Y a-t-il encore une place pour la psychiatrie biologique?

La psychiatrie biologique vit depuis plus de soixante ans sur un quiproquo fondamental. Les outils de recherche ont changé mais les concepts et les modèles sont demeurés immuables et aucun résultat utile au quotidien pour le diagnostic ou pour les soins n'a été obtenu. Ce quiproquo est simple. On a abusivement assimilé le trouble psychique et son diagnostic au modèle médical pastorien. Or le trouble psychique, jusqu'à preuve du contraire, se situe dans le champ du qualitatif, du subjectif et s'exprime par la parole. Le jour improbable où le trouble psychique aura une signature lésionnelle cérébrale, il deviendra alors une maladie neurologique.

Peut-on néanmoins espérer que ces travaux permettront de progresser dans la compréhension de la physiopathologie des maladies mentales?

Les espérances - certes non négligeables - de l'imagerie cérébrale dans le champ de la psychiatrie doivent demeurer modestes compte tenu de ce que sont les troubles psychiques. On ne saurait élucider la physiopathologie des
"principales affections psychiatriques" au moyen de l'imagerie cérébrale parce que le trouble psychique est fait de symptômes (anxiété, dépression de l'humeur, délire) universels associés à une souffrance psychique dont les caractéristiques sont strictement individuelles. La suppression du seul symptôme (par le médicament, par exemple) ne suffit pas à soulager durablement la souffrance psychique. Seul l'échange intersubjectif par la
parole permet d'obtenir ce résultat. La compréhension des mécanismes cérébraux mis en jeu pour fabriquer des symptômes permettrait de dire "comment ça marche" et pas "pourquoi", à tel moment, telle personne va extérioriser ces symptômes et les inscrire dans son histoire personnelle en leur donnant un sens qui lui est propre. Les outils scientifiques permettent d'étudier ce qu'il y a d'universel en l'homme mais pas ce qui est particulier à chacun.

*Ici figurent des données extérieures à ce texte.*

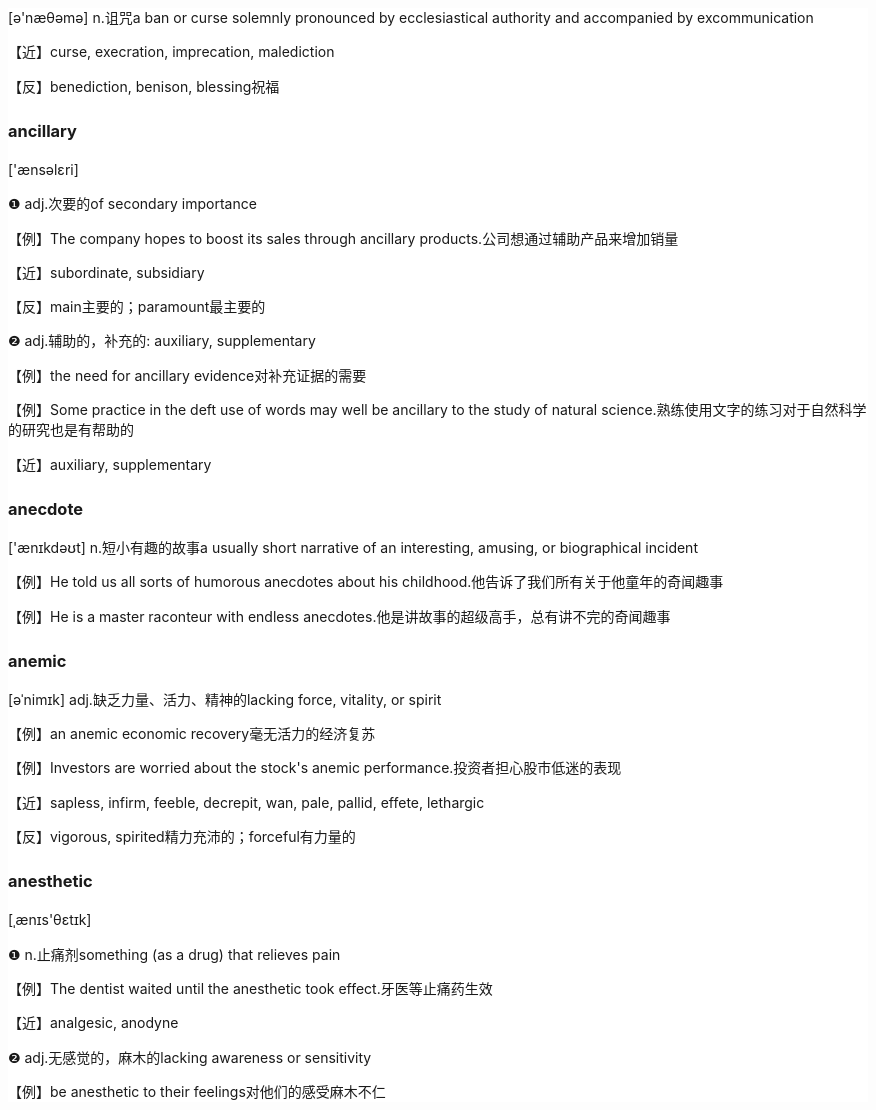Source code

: [ə'næθəmə] n.诅咒a ban or curse solemnly pronounced by ecclesiastical authority and accompanied by excommunication

【近】curse, execration, imprecation, malediction

【反】benediction, benison, blessing祝福

### ancillary

['ænsəlɛri]

❶ adj.次要的of secondary importance

【例】The company hopes to boost its sales through ancillary products.公司想通过辅助产品来增加销量

【近】subordinate, subsidiary

【反】main主要的；paramount最主要的

❷ adj.辅助的，补充的: auxiliary, supplementary

【例】the need for ancillary evidence对补充证据的需要

【例】Some practice in the deft use of words may well be ancillary to the study of natural science.熟练使用文字的练习对于自然科学的研究也是有帮助的

【近】auxiliary, supplementary

### anecdote

['ænɪkdəʊt] n.短小有趣的故事a usually short narrative of an interesting, amusing, or biographical incident

【例】He told us all sorts of humorous anecdotes about his childhood.他告诉了我们所有关于他童年的奇闻趣事

【例】He is a master raconteur with endless anecdotes.他是讲故事的超级高手，总有讲不完的奇闻趣事

### anemic

[əˈnimɪk] adj.缺乏力量、活力、精神的lacking force, vitality, or spirit

【例】an anemic economic recovery毫无活力的经济复苏

【例】Investors are worried about the stock's anemic performance.投资者担心股市低迷的表现

【近】sapless, infirm, feeble, decrepit, wan, pale, pallid, effete, lethargic

【反】vigorous, spirited精力充沛的；forceful有力量的

### anesthetic

[ˌænɪs'θɛtɪk]

❶ n.止痛剂something (as a drug) that relieves pain

【例】The dentist waited until the anesthetic took effect.牙医等止痛药生效

【近】analgesic, anodyne

❷ adj.无感觉的，麻木的lacking awareness or sensitivity

【例】be anesthetic to their feelings对他们的感受麻木不仁

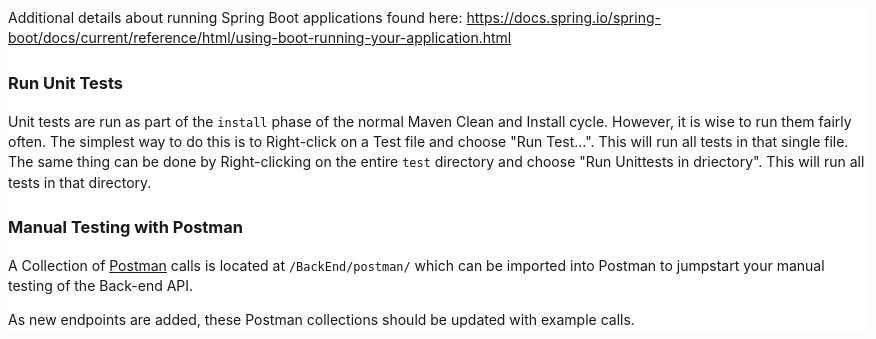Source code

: Additional details about running Spring Boot applications found here: https://docs.spring.io/spring-boot/docs/current/reference/html/using-boot-running-your-application.html

### Run Unit Tests

Unit tests are run as part of the `install` phase of the normal Maven Clean and Install cycle. However, it is wise to run them fairly often.
The simplest way to do this is to Right-click on a Test file and choose "Run Test...". This will run all tests in that single file. The same thing
can be done by Right-clicking on the entire `test` directory and choose "Run Unittests in driectory". This will run all tests in that directory.

### Manual Testing with Postman

A Collection of [Postman](https://www.getpostman.com/) calls is located at `/BackEnd/postman/` which can be imported 
into Postman to jumpstart your manual testing of the Back-end API.

As new endpoints are added, these Postman collections should be updated with example calls.
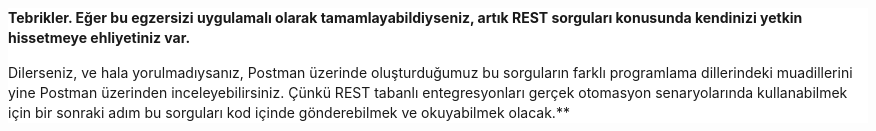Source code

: **Tebrikler. Eğer bu egzersizi uygulamalı olarak tamamlayabildiyseniz, artık REST sorguları konusunda kendinizi yetkin hissetmeye ehliyetiniz var.**

Dilerseniz, ve hala yorulmadıysanız, Postman üzerinde oluşturduğumuz bu sorguların farklı programlama dillerindeki muadillerini yine Postman üzerinden inceleyebilirsiniz. Çünkü REST tabanlı entegresyonları gerçek otomasyon senaryolarında kullanabilmek için bir sonraki adım bu sorguları kod içinde gönderebilmek ve okuyabilmek olacak.**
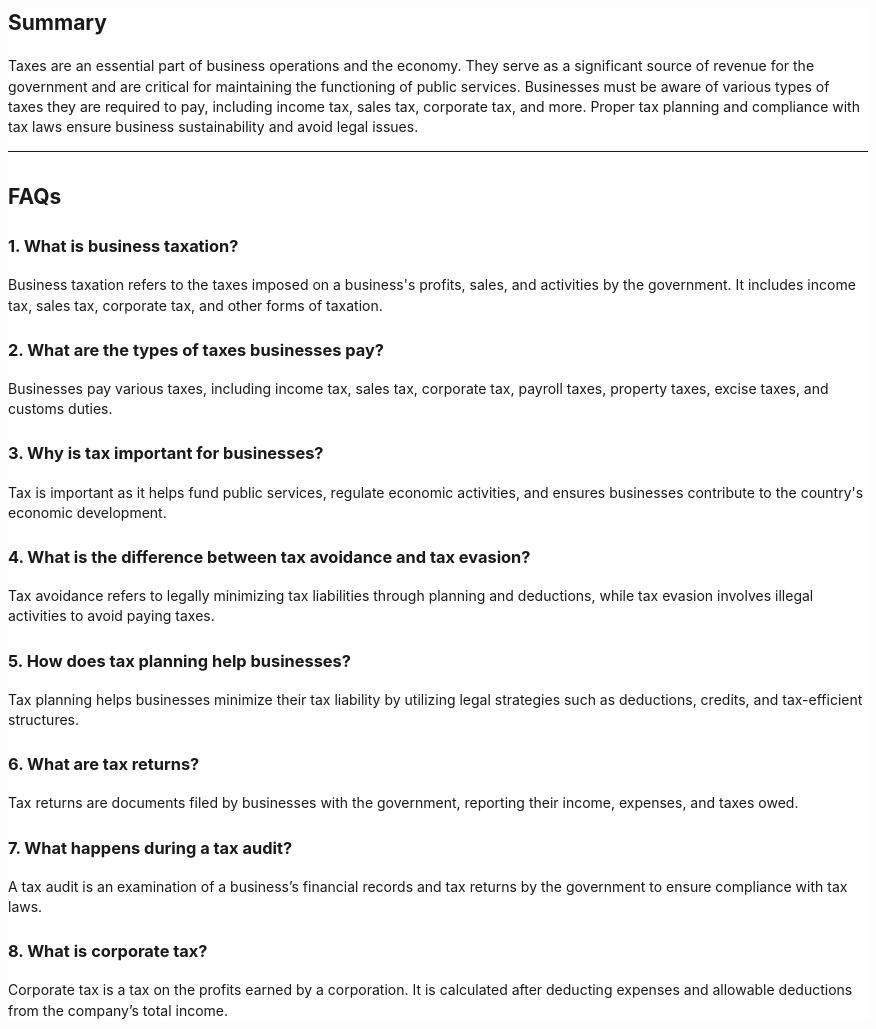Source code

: 
## Summary

Taxes are an essential part of business operations and the economy. They serve as a significant source of revenue for the government and are critical for maintaining the functioning of public services. Businesses must be aware of various types of taxes they are required to pay, including income tax, sales tax, corporate tax, and more. Proper tax planning and compliance with tax laws ensure business sustainability and avoid legal issues.

---

## FAQs

### 1. What is business taxation?

Business taxation refers to the taxes imposed on a business's profits, sales, and activities by the government. It includes income tax, sales tax, corporate tax, and other forms of taxation.

### 2. What are the types of taxes businesses pay?

Businesses pay various taxes, including income tax, sales tax, corporate tax, payroll taxes, property taxes, excise taxes, and customs duties.

### 3. Why is tax important for businesses?

Tax is important as it helps fund public services, regulate economic activities, and ensures businesses contribute to the country's economic development.

### 4. What is the difference between tax avoidance and tax evasion?

Tax avoidance refers to legally minimizing tax liabilities through planning and deductions, while tax evasion involves illegal activities to avoid paying taxes.

### 5. How does tax planning help businesses?

Tax planning helps businesses minimize their tax liability by utilizing legal strategies such as deductions, credits, and tax-efficient structures.

### 6. What are tax returns?

Tax returns are documents filed by businesses with the government, reporting their income, expenses, and taxes owed.

### 7. What happens during a tax audit?

A tax audit is an examination of a business’s financial records and tax returns by the government to ensure compliance with tax laws.

### 8. What is corporate tax?

Corporate tax is a tax on the profits earned by a corporation. It is calculated after deducting expenses and allowable deductions from the company’s total income.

Des progrès sont-ils à attendre en matière de compréhension de la maturation cérébrale?

Les investigations actuelles et celles à venir qui auront encore plus de spécificité peuvent permettre de décrire une histoire naturelle de la maturation cérébrale normale et pathologique. Mais les outils ne résolvent pas toutes les inconnues qui demeurent et les difficultés méthodologiques des études cliniques chez l'homme vivant sont  considérables et jalonnées de biais incontournables qui rendent souvent les interprétations abusives,
erronées ou impossibles.  Les théories actuelles sur la maturation cérébrale ne sont pas capables
d'intégrer les nouvelles découvertes sur la plasticité du cerveau, la repousse neuronale ou la mise en place de fonctions de suppléance. Le cerveau vivant est un organe qui évolue dans le temps et pas seulement, heureusement, en termes d'involution.

Des progrès sont-ils à attendre en matière thérapeutique?

Toutes les découvertes biologiques dans le champ de la psychiatrie ont été du ressort de l'empirisme. C'est vrai des médicaments psychotropes comme de la sismothérapie. La raison en est simple. On ne dispose d'aucun modèle animal permettant d'étudier un trouble psychique. Les animaux ne parlent pas et les symptômes qu'on leur attribue (anxiété, dépression) sont le fruit d'un anthropomorphisme bien peu scientifique. Les mécanismes d'action biologiques des effets symptomatiques des médicaments ne sont eux-mêmes que des hypothèses. L'utilisation de produits hallucinogènes ne transforme pas chaque consommateur en schizophrène. De même la disparition d'hallucination par un champ électromagnétique focalisé supprimera peut-être un symptôme - ce qui est utile - mais ne changera pas définitivement le psychotique en une personne heureuse, sereine et adaptée à la société.